## Brief
Return every record below exactly as written, omitting any pictures.
+++ Exercise material
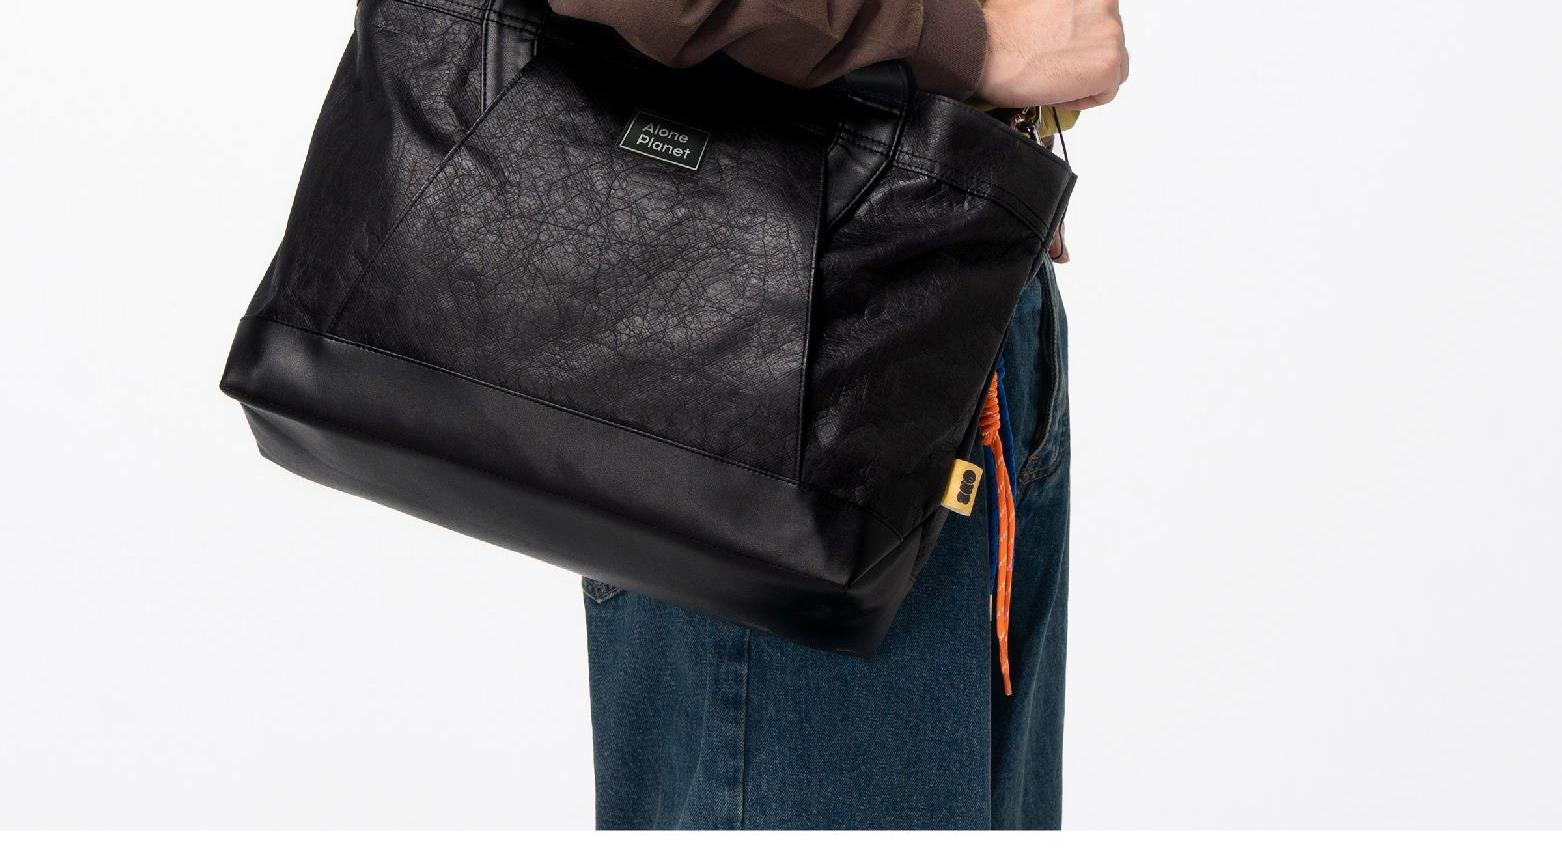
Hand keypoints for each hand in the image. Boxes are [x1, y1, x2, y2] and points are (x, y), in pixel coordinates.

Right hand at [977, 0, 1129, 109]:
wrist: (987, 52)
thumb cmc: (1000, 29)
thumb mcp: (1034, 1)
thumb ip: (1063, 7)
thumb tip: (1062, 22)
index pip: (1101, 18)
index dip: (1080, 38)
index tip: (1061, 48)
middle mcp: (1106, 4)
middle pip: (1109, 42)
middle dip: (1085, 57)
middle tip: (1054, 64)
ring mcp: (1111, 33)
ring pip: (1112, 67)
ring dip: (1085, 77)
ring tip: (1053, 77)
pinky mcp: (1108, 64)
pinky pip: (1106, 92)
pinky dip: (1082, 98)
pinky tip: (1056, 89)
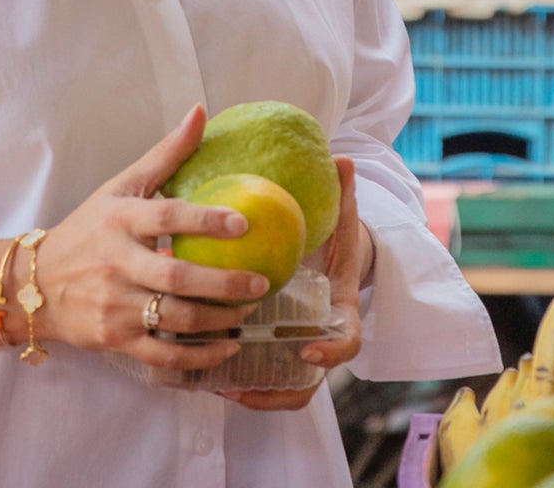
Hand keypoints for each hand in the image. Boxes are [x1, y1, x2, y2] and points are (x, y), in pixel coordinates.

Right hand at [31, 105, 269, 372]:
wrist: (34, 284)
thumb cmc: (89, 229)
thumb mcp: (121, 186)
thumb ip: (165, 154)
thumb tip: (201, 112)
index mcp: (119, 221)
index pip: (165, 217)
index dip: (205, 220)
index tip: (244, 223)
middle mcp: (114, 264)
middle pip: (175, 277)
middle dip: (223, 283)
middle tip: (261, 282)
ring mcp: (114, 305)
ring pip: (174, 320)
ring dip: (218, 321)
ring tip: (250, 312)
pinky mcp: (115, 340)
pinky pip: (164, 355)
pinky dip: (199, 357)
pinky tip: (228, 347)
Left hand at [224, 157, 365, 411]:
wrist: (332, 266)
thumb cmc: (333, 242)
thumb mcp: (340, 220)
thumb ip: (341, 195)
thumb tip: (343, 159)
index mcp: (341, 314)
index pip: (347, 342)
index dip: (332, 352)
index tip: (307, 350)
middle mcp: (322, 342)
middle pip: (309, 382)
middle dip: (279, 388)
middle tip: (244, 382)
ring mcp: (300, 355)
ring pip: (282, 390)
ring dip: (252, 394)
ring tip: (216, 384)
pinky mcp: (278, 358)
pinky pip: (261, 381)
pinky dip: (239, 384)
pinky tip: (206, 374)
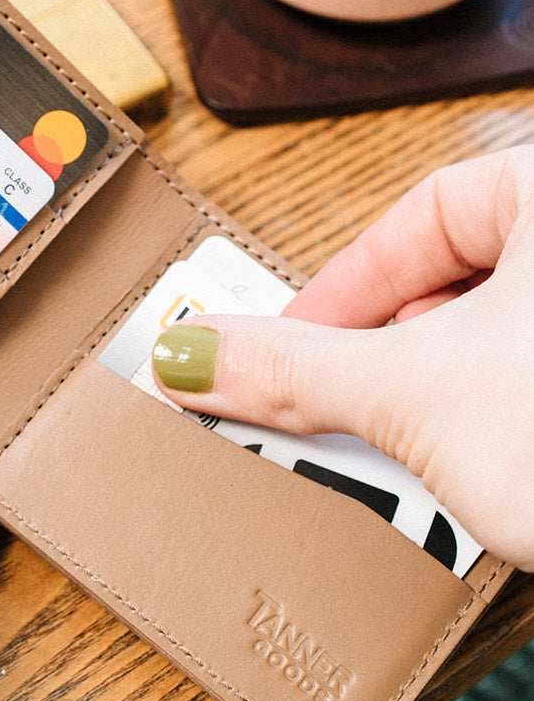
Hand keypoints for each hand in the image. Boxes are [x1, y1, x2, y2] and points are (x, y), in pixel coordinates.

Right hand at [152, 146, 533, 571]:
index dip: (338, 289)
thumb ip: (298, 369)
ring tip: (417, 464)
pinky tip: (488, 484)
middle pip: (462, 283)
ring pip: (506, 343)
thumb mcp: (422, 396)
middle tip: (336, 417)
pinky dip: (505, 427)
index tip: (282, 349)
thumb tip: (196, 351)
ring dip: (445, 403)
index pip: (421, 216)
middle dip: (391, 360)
++++++
## Reply
Hand keypoints for each hand in the image. Boxes are [x1, y1, x2, y2] and points are (x, y), in pixel coordinates.

Right hand at [977, 0, 1129, 109]:
wrist: (987, 52)
thumb cmc: (1000, 29)
thumb mcp: (1034, 1)
thumb ip: (1063, 7)
thumb tip: (1062, 22)
index pip: (1101, 18)
index dip: (1080, 38)
index tip: (1061, 48)
middle mcp: (1106, 4)
middle pip: (1109, 42)
middle dip: (1085, 57)
middle tip: (1054, 64)
ring mcp: (1111, 33)
ring pip: (1112, 67)
ring dip: (1085, 77)
ring tip: (1053, 77)
pinky mcp: (1108, 64)
pinky pip: (1106, 92)
pinky dip: (1082, 98)
pinky tip: (1056, 89)
Hand keypoints for each hand in the image. Boxes are [x1, y1, x2, y2] and points are (x, y), in pixel coordinates.

Right hand at [31, 105, 269, 372]:
wrist: (34, 284)
thumb cmc: (89, 229)
thumb mcp: (121, 186)
thumb ip: (165, 154)
thumb tip: (201, 112)
index mcp: (119, 221)
index pip: (165, 217)
index dip: (205, 220)
index tip: (244, 223)
middle mcp: (114, 264)
middle pip: (175, 277)
middle dip: (223, 283)
middle tip: (261, 282)
ring mcp: (114, 305)
ring pip: (174, 320)
ring dip: (218, 321)
ring tip: (250, 312)
pinky mcp: (115, 340)
pinky pip: (164, 355)
pinky dip: (199, 357)
pinky tip: (228, 347)
Left hand at [224, 157, 365, 411]:
wrist: (332, 266)
thumb cmc: (333, 242)
thumb mcp: (340, 220)
thumb ip: (341, 195)
thumb tip: (343, 159)
index mcp: (341, 314)
index pip: (347, 342)
index dip: (332, 352)
index tip: (307, 350)
middle mcp: (322, 342)
middle pip: (309, 382)
middle dip: (279, 388)
middle tip: (244, 382)
ring mcp: (300, 355)
ring pip: (282, 390)
ring dip: (252, 394)
ring tip: (216, 384)
pinky mcp: (278, 358)
pinky pip: (261, 381)
pinky dip: (239, 384)
pinky tip: (206, 374)
Hand keypoints for each hand in the image. Boxes are [x1, y1, x2, y2] and points are (x, y), in pixel coordinates.

Right hand at [152, 146, 533, 571]:
index dip: (338, 289)
thumb ip: (298, 369)
ring tip: (417, 464)
pinky tip: (488, 484)
middle pip: (462, 283)
ring pip: (506, 343)
thumb mcp: (422, 396)
middle tip: (336, 417)
pinky dip: (505, 427)
index tip: (282, 349)
thumb tip: (196, 351)
ring dip: (445, 403)
index pip: (421, 216)
middle dip: (391, 360)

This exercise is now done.